The public want to see strict new laws to protect people from gambling addictions, according to a survey.
The poll found that 60% of those surveyed would like to see a complete ban on gambling advertising in Northern Ireland.
Meanwhile, 80% favoured limits on how much customers can deposit in online gambling accounts and 80% wanted online gambling to be subject to the same controls as land-based gambling.
Just 20% of respondents believe that current gambling regulations do a good job protecting customers, and 75% backed the creation of an independent gambling regulator.
The research by Survation was unveiled at the launch of a Stormont inquiry by the All Party Group on Reducing Harm Related to Gambling on Tuesday.
It is examining how best to reform Northern Ireland's gambling legislation, which predates the internet.
The region has the highest incidence of problem gambling on these islands.
In 2016, a Department for Communities survey identified 2.3% of the population as having a gambling problem.
This is more than four times higher than that recorded in Britain and almost three times higher than in the Republic of Ireland. International studies suggest that the suicide rate among people with a gambling disorder is 15 times that of the general population.
The survey findings have been backed by the group's vice chair Sinn Fein MLA Philip McGuigan, who himself battled with a gambling addiction.
He lost more than £100,000 through online gambling over eight years, and said it had had a huge impact on his family life.
The North Antrim representative described legislation as at least 30 years out of date.

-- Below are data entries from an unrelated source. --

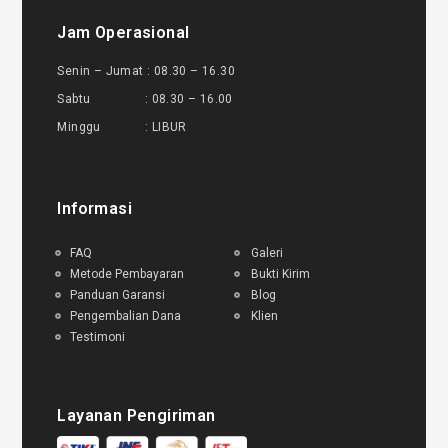
Jam Operasional
Senin – Jumat : 08.30 – 16.30
Sabtu : 08.30 – 16.00
Minggu : LIBUR
Informasi
FAQ
Galeri
Metode Pembayaran
Bukti Kirim
Panduan Garansi
Blog
Pengembalian Dana
Klien
Testimoni
Layanan Pengiriman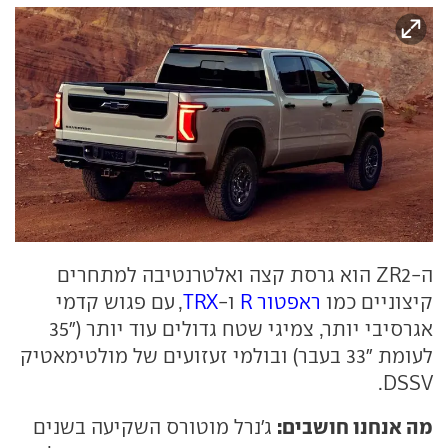
ה-ZR2 הוא גרסת קצה ואלטרנטיבה למתחרים
קיצוניים כמו
ראפטור R
ו-
TRX
, עם פגוש קדמי
אגרסיבי יותר, צמיגי שטח גדולים עוד יותר ("35
לעומת "33 בעבר) ובולמי זעזועים של מולטימאטיק
DSSV.
מה אנחנו חושבים:
ג'נרל מוטורס השקיעה בשנים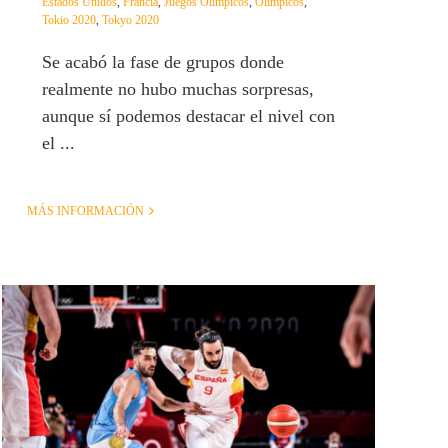
Estados Unidos
,
Francia
,
Juegos Olímpicos
,
Olimpicos
,
Tokio 2020
,
Tokyo 2020
Se acabó la fase de grupos donde
realmente no hubo muchas sorpresas,
aunque sí podemos destacar el nivel con
el ...
MÁS INFORMACIÓN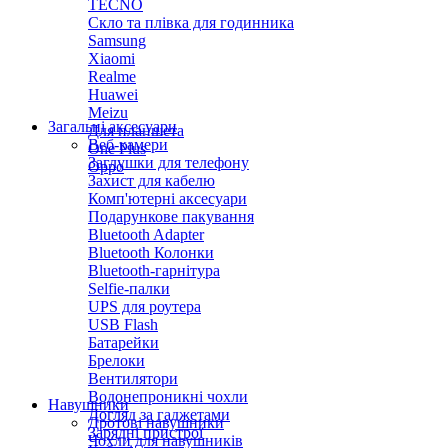
TECNO
Скло та плівка для годинника
Samsung
Xiaomi
Realme
Huawei
Meizu
Загальні аксесуари
Для планшета
Веб-камери
One Plus
Заглушки для телефону
Oppo
Захист для кабелю
Комп'ютерні аксесуари
Подарункове пакування
Bluetooth Adapter
Bluetooth Колонки
Bluetooth-гарнітура
Selfie-палки
UPS для роутера
USB Flash
Батарейки
Брелоки
Вентилятори
Водонепроникні чохли
Навушники
Догляд за гаджетами
Дротові навушники
Зарядні пристрої
Чохли для навушників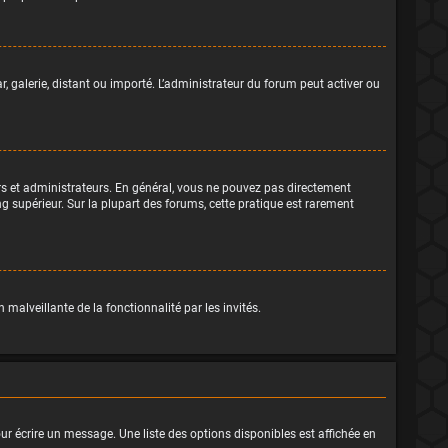
r, galerie, distant ou importé. L’administrateur du forum peut activer ou
rs et administrateurs. En général, vous ne pouvez pas directement
ng supérieur. Sur la plupart des forums, cette pratique est rarement
 malveillante de la fonctionnalité par les invités.
ur écrire un message. Une liste des options disponibles est affichée en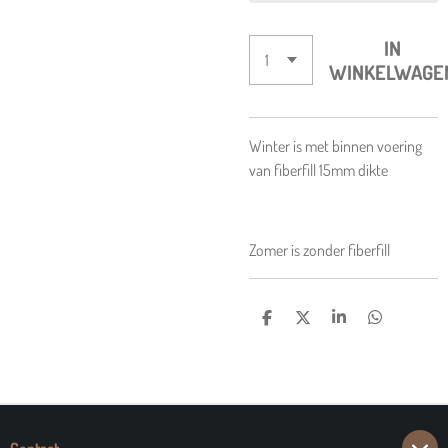
IN
WINKELWAGE
Winter is met binnen voering
van fiberfill 15mm dikte
Zomer is zonder fiberfill
D
D
S
D
E
E
H
E
L
E
A
L
E
L
R
E
N
E
N
Contact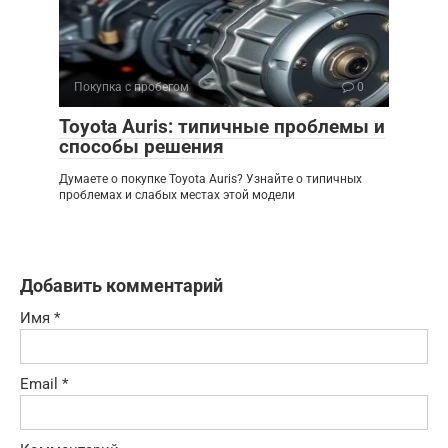
Покупка с пробегом
0
Toyota Auris: типичные проблемы и
способы решения
Думаете о покупке Toyota Auris? Узнайте о типичных
проблемах и слабых местах этой модели
Добавить комментарий
Имя
*
Email
*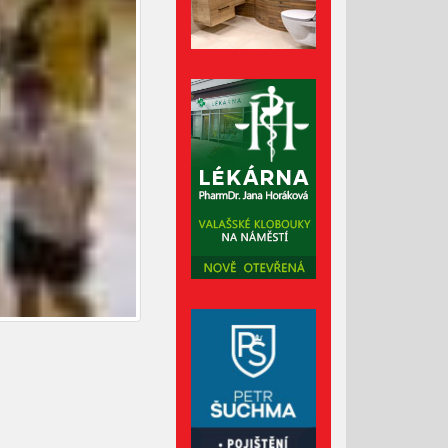
Lávka pro pěší za hasičárnou
ve Valašských Kloboukách je
už hotová
Celní správa varuje před
podvodnými e-maily
Srpen 2026
Červenec 2026
Červen 2026
Květen 2026
Duben 2026
Březen 2026
Únor 2026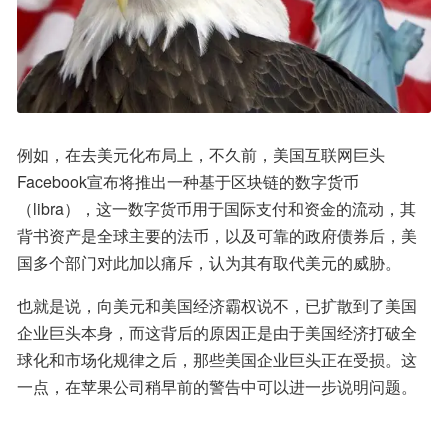
例如，在去美元化布局上，不久前，美国互联网巨头
Facebook宣布将推出一种基于区块链的数字货币
（libra），这一数字货币用于国际支付和资金的流动，其
背书资产是全球主要的法币，以及可靠的政府债券后，美
国多个部门对此加以痛斥，认为其有取代美元的威胁。
也就是说，向美元和美国经济霸权说不，已扩散到了美国
企业巨头本身，而这背后的原因正是由于美国经济打破全
球化和市场化规律之后，那些美国企业巨头正在受损。这
一点，在苹果公司稍早前的警告中可以进一步说明问题。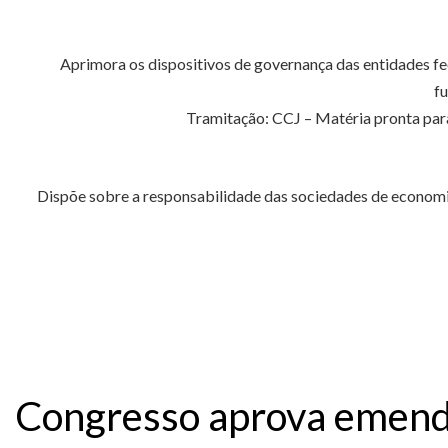
Aprimora os dispositivos de governança das entidades fec
fu
Tramitação: CCJ – Matéria pronta para
Dispõe sobre a responsabilidade das sociedades de economia 
Congresso aprova emenda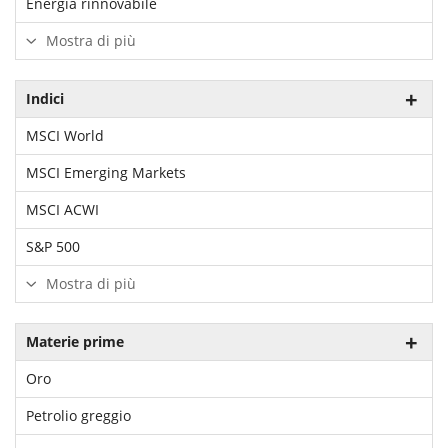
Energia rinnovabile
Mostra di più
Indici
MSCI World
MSCI Emerging Markets
MSCI ACWI
S&P 500
Mostra di più
Materie prime
Oro
Petrolio greggio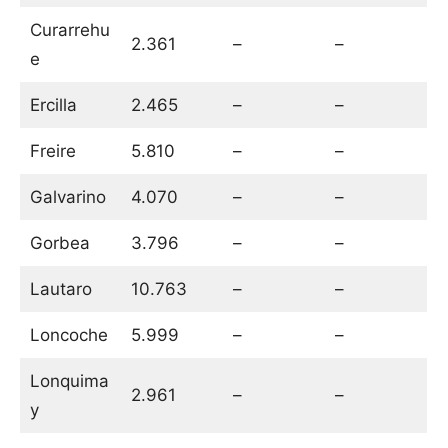
Curarrehu
2.361
–
–
e
Ercilla
2.465
–
–
Freire
5.810
–
–
Galvarino
4.070
–
–
Gorbea
3.796
–
–
Lautaro
10.763
–
–
Loncoche
5.999
–
–
Lonquima
2.961
–
–
y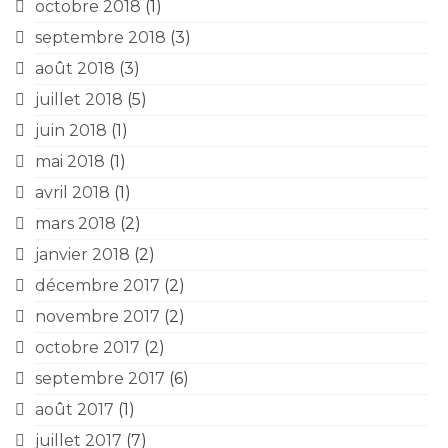
octobre 2018
(1)
septembre 2018
(3)
août 2018
(3)
juillet 2018
(5)
juin 2018
(1)
mai 2018
(1)
avril 2018
(1)
mars 2018
(2)
janvier 2018
(2)
décembre 2017
(2)
novembre 2017
(2)
octobre 2017
(2)
septembre 2017
(6)
août 2017
(1)
juillet 2017
(7)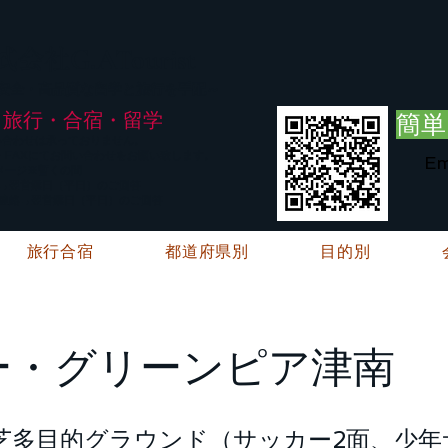
G.ATourist
式会社
・安全・高品質な留学と旅行を手配～
旅行・合宿・留学
簡単
い合わせは承っておりません。
E・FAXにてお問い合わせをお願い致します。
Em
メージ※暫くの間
絡→翌営業日（平日）のご回答
ご連絡→翌営業日（平日）のご回答
旅行合宿
都道府県別
目的別
ー・グリーンピア津南
然芝多目的グラウンド（サッカー2面、少年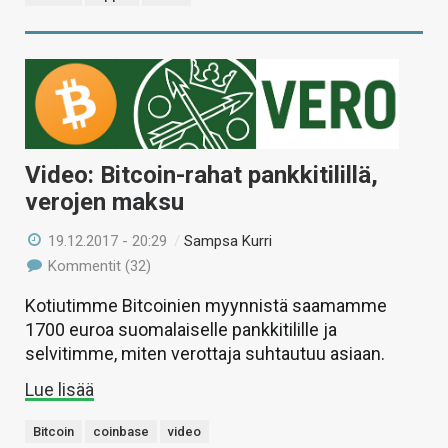
Video: Bitcoin-rahat pankkitilillä,
verojen maksu
19.12.2017 - 20:29
/
Sampsa Kurri
Kommentit (32)
Kotiutimme Bitcoinien myynnistä saamamme
1700 euroa suomalaiselle pankkitilille ja
selvitimme, miten verottaja suhtautuu asiaan.
Lue lisää
Bitcoin
coinbase
video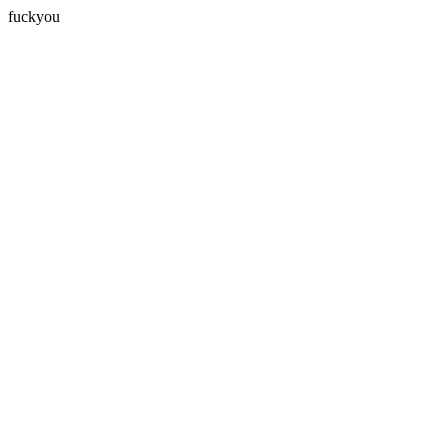
fuckyou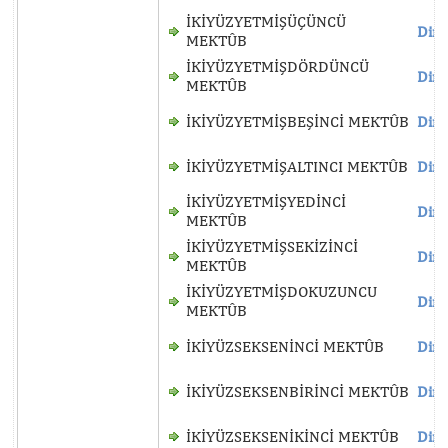
İKİYÜZYETMİŞÜÇÜNCÜ
Dinl
MEKTÛB
İKİYÜZYETMİŞDÖRDÜNCÜ
Dinl
MEKTÛB
İKİYÜZYETMİŞBEŞİNCİ MEKTÛB
Dinl
İKİYÜZYETMİŞALTINCI MEKTÛB
Dinl
İKİYÜZYETMİŞYEDİNCİ
Dinl
MEKTÛB
İKİYÜZYETMİŞSEKİZİNCİ
Dinl
MEKTÛB
İKİYÜZYETMİŞDOKUZUNCU
Dinl
MEKTÛB
İKİYÜZSEKSENİNCİ MEKTÛB
Dinl
İKİYÜZSEKSENBİRİNCİ MEKTÛB
Dinl
İKİYÜZSEKSENİKİNCİ MEKTÛB
Dinl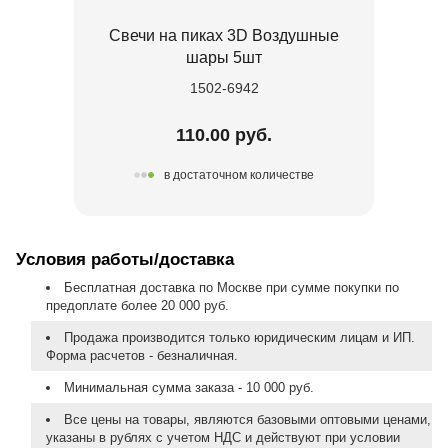
Свечи на пиках 3D Воздушные
шары 5шт
1502-6942
110.00 руб.
в достаточном количестве
Условия работы/доставка
Бесплатная доставка по Москве при сумме покупки по
предоплате более 20 000 руб.
Продажа производится только юридическим лицам и ИП.
Форма расчетов - безналичная.
Минимальная сумма заказа - 10 000 руб.
Все цены на товары, являются базовыми оптовыми ценами,
указаны в рублях с учетом НДС и действуют при условии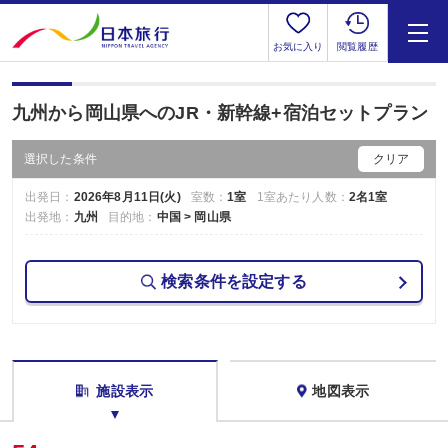
お気に入り
閲覧履歴
九州から岡山県へのJR・新幹線+宿泊セットプラン
選択した条件
クリア
出発日：
2026年8月11日(火)
室数：
1室
1室あたり人数：
2名1室
出発地：
九州
目的地：
中国 > 岡山県
検索条件を設定する
施設表示
地図表示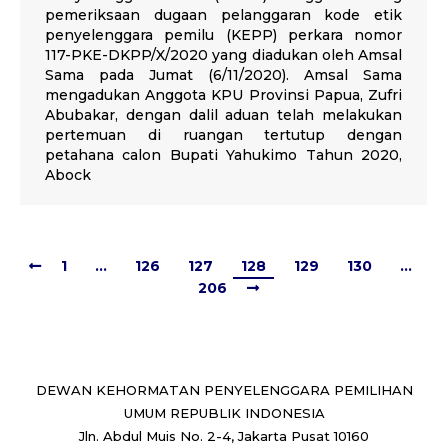
pemeriksaan dugaan pelanggaran kode etik
penyelenggara pemilu (KEPP) perkara nomor
117-PKE-DKPP/X/2020 yang diadukan oleh Amsal
Sama pada Jumat (6/11/2020). Amsal Sama
mengadukan Anggota KPU Provinsi Papua, Zufri
Abubakar, dengan dalil aduan telah melakukan
pertemuan di ruangan tertutup dengan
petahana calon Bupati Yahukimo Tahun 2020,
Abock
1
…
126
127
128
129
130
…
206
DEWAN KEHORMATAN PENYELENGGARA PEMILIHAN
UMUM REPUBLIK INDONESIA
Jln. Abdul Muis No. 2-4, Jakarta Pusat 10160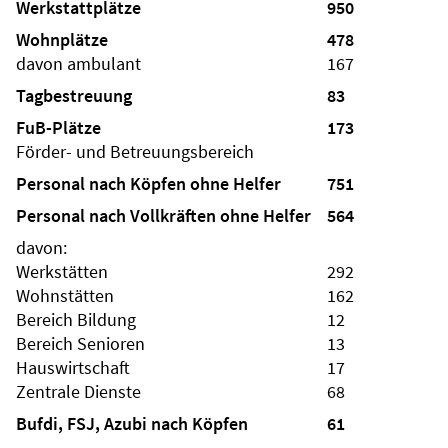
Werkstattplätze
950
Wohnplätze
478
davon ambulant
167
Tagbestreuung
83
FuB-Plätze
173
Förder- und Betreuungsbereich
Personal nach Köpfen ohne Helfer
751
Personal nach Vollkräften ohne Helfer
564
davon:
Werkstätten
292
Wohnstätten
162
Bereich Bildung
12
Bereich Senioren
13
Hauswirtschaft
17
Zentrale Dienste
68
Bufdi, FSJ, Azubi nach Köpfen
61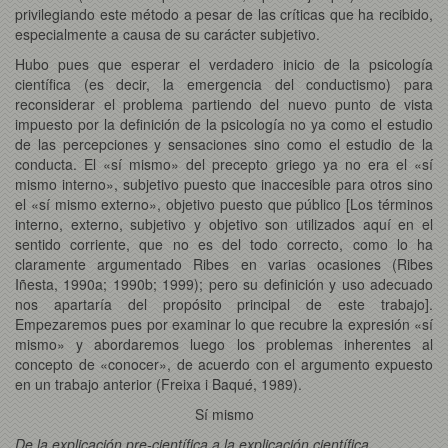
privilegiando este método a pesar de las críticas que ha recibido,
especialmente a causa de su carácter subjetivo.
Hubo pues que esperar el verdadero inicio de la psicología
científica (es decir, la emergencia del conductismo) para
reconsiderar el problema partiendo del nuevo punto de vista
impuesto por la definición de la psicología no ya como el estudio
de las percepciones y sensaciones sino como el estudio de la
conducta. El «sí mismo» del precepto griego ya no era el «sí
mismo interno», subjetivo puesto que inaccesible para otros sino
el «sí mismo externo», objetivo puesto que público [Los términos
interno, externo, subjetivo y objetivo son utilizados aquí en el
sentido corriente, que no es del todo correcto, como lo ha
claramente argumentado Ribes en varias ocasiones (Ribes
Iñesta, 1990a; 1990b; 1999); pero su definición y uso adecuado
nos apartaría del propósito principal de este trabajo].
Empezaremos pues por examinar lo que recubre la expresión «sí
mismo» y abordaremos luego los problemas inherentes al
concepto de «conocer», de acuerdo con el argumento expuesto
en un trabajo anterior (Freixa i Baqué, 1989).
Sí mismo
De la explicación pre-científica a la explicación científica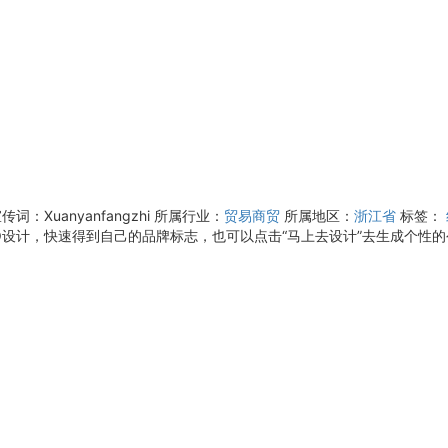
传词：Xuanyanfangzhi
所属行业：
贸易商贸
所属地区：
浙江省
标签：
设计，快速得到自己的品牌标志，也可以点击“马上去设计”去生成个性的公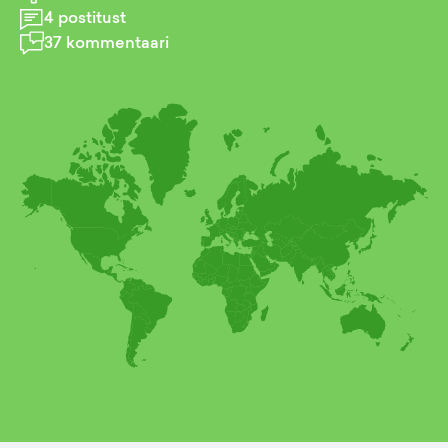
4
postitust
37
kommentaari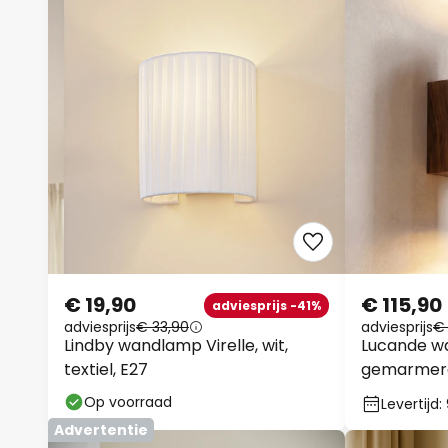
€ 19,90
€ 115,90
adviesprijs -41%
adviesprijs
€ 33,90
adviesprijs
€ 
Lindby wandlamp Virelle, wit,
Lucande wa
textiel, E27
gemarmerd
Op voorraad
Levertijd
Advertentie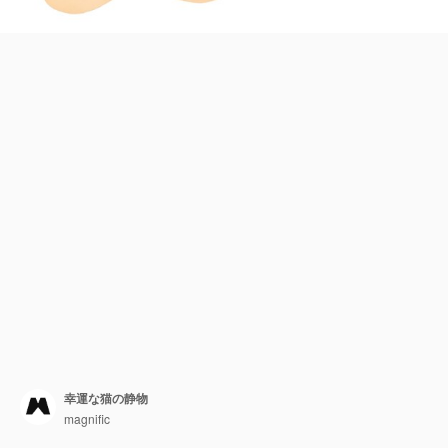
幸運な猫の静物
magnific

"The Betting, Gaming, Lotteries and Amusements Order predates both fixed-odds betting terminals and the internet," he said.
"Reform is well overdue."
Mr McGuigan said as an avid sports fan he is "bombarded" with adverts for online gambling, and expressed concern at it being to some extent a "hidden" problem, with online gambling allowing people to get their fix without even leaving their homes.
"Unfortunately, there are a huge number of people on this island battling gambling additions across all sectors of society," he said.
"It is a growing problem with females, playing bingo and roulette. People nowadays can gamble 24/7 without leaving their homes, at work."
Mr McGuigan admitted he thought long and hard before speaking publicly about his experiences for the first time earlier this year, but said scores of people contacted him and he was able to direct them to help.
He also urged the need for healthcare provision for gambling addictions.
"Across the world gambling related harm is increasingly being recognised as a serious public health problem," he said.
"We need to treat it as such here. That means putting measures in place which help prevent gambling-related harm arising in the first place."
The group's chairman UUP's Robbie Butler said over the coming weeks members will examine what needs to be done to reduce gambling-related harms and invite organisations and individuals to make submissions.
Oral evidence will be heard from November.
"Once our report is completed, we will send our recommendations to the Northern Ireland Executive," he said.
"What is already clear is that new regulations should be focused on protecting vulnerable people and their families, putting the consumer first."
The call for written evidence for the inquiry will close on Friday 6 November.